Hibs raced into a 4–1 lead in the first half, thanks to a hat-trick by Colin Nish. Giles Coke had equalised for Motherwell after Nish opened the scoring, but had then gifted Hibs their third goal, scored by Derek Riordan. Motherwell did pull a goal back before half-time through John Sutton, but two goals by Anthony Stokes after the restart seemingly put the game beyond doubt at 6–2. Within 15 minutes, however, Motherwell had reduced the deficit to 6–5, thanks to a simple tap-in by Coke, a Tom Hateley free kick and a Sutton header from close range. Substitute Ross Forbes then had the chance to equalise from a penalty kick with three minutes left, but it was saved by Graeme Smith, who had conceded the penalty in the first place. Forbes had taken the penalty despite the fact that Lukas Jutkiewicz was the nominated penalty taker; Jutkiewicz had deferred to Forbes as he was fresher, having only come on less than 10 minutes previously. In the third minute of injury time, Jutkiewicz produced a remarkable effort to score the equaliser, a goal that his manager Craig Brown compared to Marco van Basten's goal in the 1988 European Championship Final.

===Details===
5 May 2010
Motherwell 6-6 Hibernian
  Motherwell: Coke 16', 67', Sutton 39', 76', Hateley 72', Jutkiewicz
  Hibernian: Nish 11', 20', 36', Riordan 28', Stokes 56', 65'

| GK | 21 | ENG John Ruddy |
| RB | 43 | SCO Steven Saunders | |
| CB | 5 | NIR Stephen Craigan (c) |
| CB | 4 | SCO Mark Reynolds |
| LB | 3 | SCO Steven Hammell |
| DM | 24 | ENG Tom Hateley | |
| CM | 17 | IRL Jim O'Brien |
| CM | 6 | ENG Giles Coke |
| RW | 11 | ENG John Sutton |
| LW | 15 | SCO Jamie Murphy | |
| CF | 9 | ENG Lukas Jutkiewicz |
Substitutes:
| GK | 1 | SCO Michael Fraser |
| DF | 28 | ENG Shaun Hutchinson |
| MF | 7 | ENG Chris Humphrey | |
| MF | 16 | SCO Marc Fitzpatrick |
| MF | 18 | NZL Michael McGlinchey | |
| FW | 27 | SCO Ross Forbes | |
| FW | 35 | SCO Robert McHugh |
Manager:
SCO Craig Brown
| GK | 21 | SCO Graeme Smith |
| CB | 15 | FRA Steven Thicot |
| CB | 4 | ENG Chris Hogg (c) |
| CB | 20 | SCO Paul Hanlon |
| RM | 18 | IRL Anthony Stokes | |
| CM | 33 | IRL Liam Miller |
| CM | 11 | SCO John Rankin |
| LM | 6 | SCO Ian Murray |
| AM | 24 | SCO David Wotherspoon |
| CF | 10 | SCO Derek Riordan | |
| CF | 9 | SCO Colin Nish |
Substitutes:
| GK | 50 | DRC Yves Ma-Kalambay |
| DF | 25 | SCO Darren McCormack |
| MF | 8 | IRL Patrick Cregg |
| MF | 16 | SCO Lewis Stevenson |
| MF | 17 | SCO Kevin McBride | |
| FW | 19 | MAR Abdessalam Benjelloun | |
| FW | 28 | SCO Alan Gow |
Manager:
SCO John Hughes

==Post-match reaction==

"I was quite calm throughout. I was very pleased with the response from the players when they went behind. I said to them that the worst thing in any sport is a losing lead. We were behind at half time, and I said if we pull Hibs back they would have a fit of the jitters, and that's how it transpired."

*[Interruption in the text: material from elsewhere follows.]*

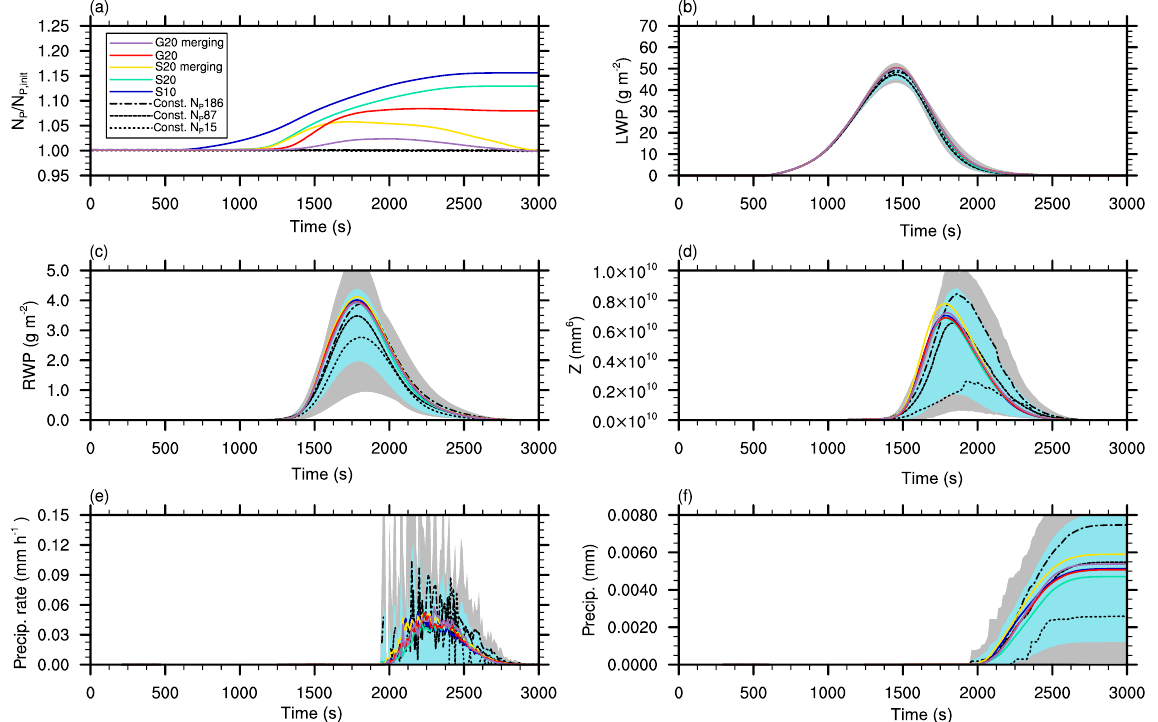
Figure 15. Time series of different variables for the idealized single-cloud simulation for different initial numbers of superdroplets and splitting configurations. In (a) , the ratio of the actual and initialized number of superdroplets in the whole model domain is shown. The liquid water path (LWP) and rainwater path (RWP) are displayed in panels (b) and (c) , respectively. In (d) , the total radar reflectivity is shown. Panels (e) and (f) show the precipitation rate and total precipitation, respectively. The reference simulations (runs without splitting) are presented as a mean of five ensembles for each case. Moreover, the light blue areas show the mean plus–minus one standard deviation and the gray areas show the range derived from all 15 ensemble members.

- Motherwell manager Craig Brown

"I think it is self-explanatory, everyone will say we cannot defend. I felt my strikers stopped working. And that is where you start defending from. They stopped looking after the ball and it brought Motherwell on top of us. We sat too deep."

- Hibs manager John Hughes

== Aftermath ==
The result left Motherwell one point ahead of Hibs with just one game to play. In their final game, Motherwell produced another remarkable comeback to salvage a 3–3 draw against Rangers, despite having been 3–1 behind entering injury time. This comeback was insufficient to hold onto fourth place, however, as Hibs won their game 2–0 against Dundee United. Colin Nish scored both goals, giving him five goals in the final two games of the season. This win allowed Hibs to leapfrog Motherwell by a point and to qualify for the UEFA Europa League.

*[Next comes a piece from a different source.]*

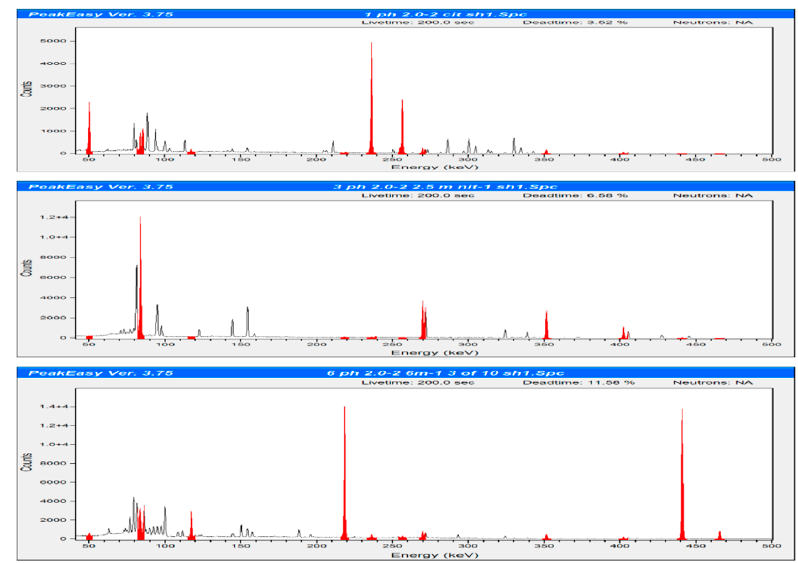
Figure 3. Gamma spectroscopy spectrums of the eluted: load ( top ), 2.5-M nitric acid ( middle ) and 6-M nitric acid ( bottom ) solutions from the cation study with 1 M citric acid at pH 2.0. PeakEasy version 3.75 was used to plot the spectra from 40.9 to 500.5 keV, and the following regions of interest were highlighted: 227 Th and daughters 50 keV ( 227 Th), 83 keV ( 223 Ra), 118 keV ( 209 Tl), 218 keV ( 221 Fr), 236 keV ( 227 Th), 256 keV ( 227 Th), 269 keV ( 223 Ra), 271 ( 229 Rn), 351 keV ( 211 Bi), 402 keV ( 219 Rn), 440 keV ( 213 Bi) and 465 keV ( 209 Tl). Table 1. Percentage of eluted elements in the various steps of the separation using the following rinse sequence: 5 mL of 1 M citric acid pH 2, 3 mL of water, 3 mL of 2 M nitric acid, 2 × 3 mL of 2.5 M nitric acid and 2 × 10 mL of 6 M nitric acid. Volume of Ag50 × 8 1 mL. Bolded values are the highest value for the elution of the element, and empty boxes represent samples that were <1% or not detected. NM: not measured.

The result of the 2010 Scottish Cup Final, with the already-qualified Dundee United beating First Division club Ross County, meant that Motherwell also qualified for Europe, however. The cup final result also benefitted Hibs, as they entered the competition one round later than if Ross County had won.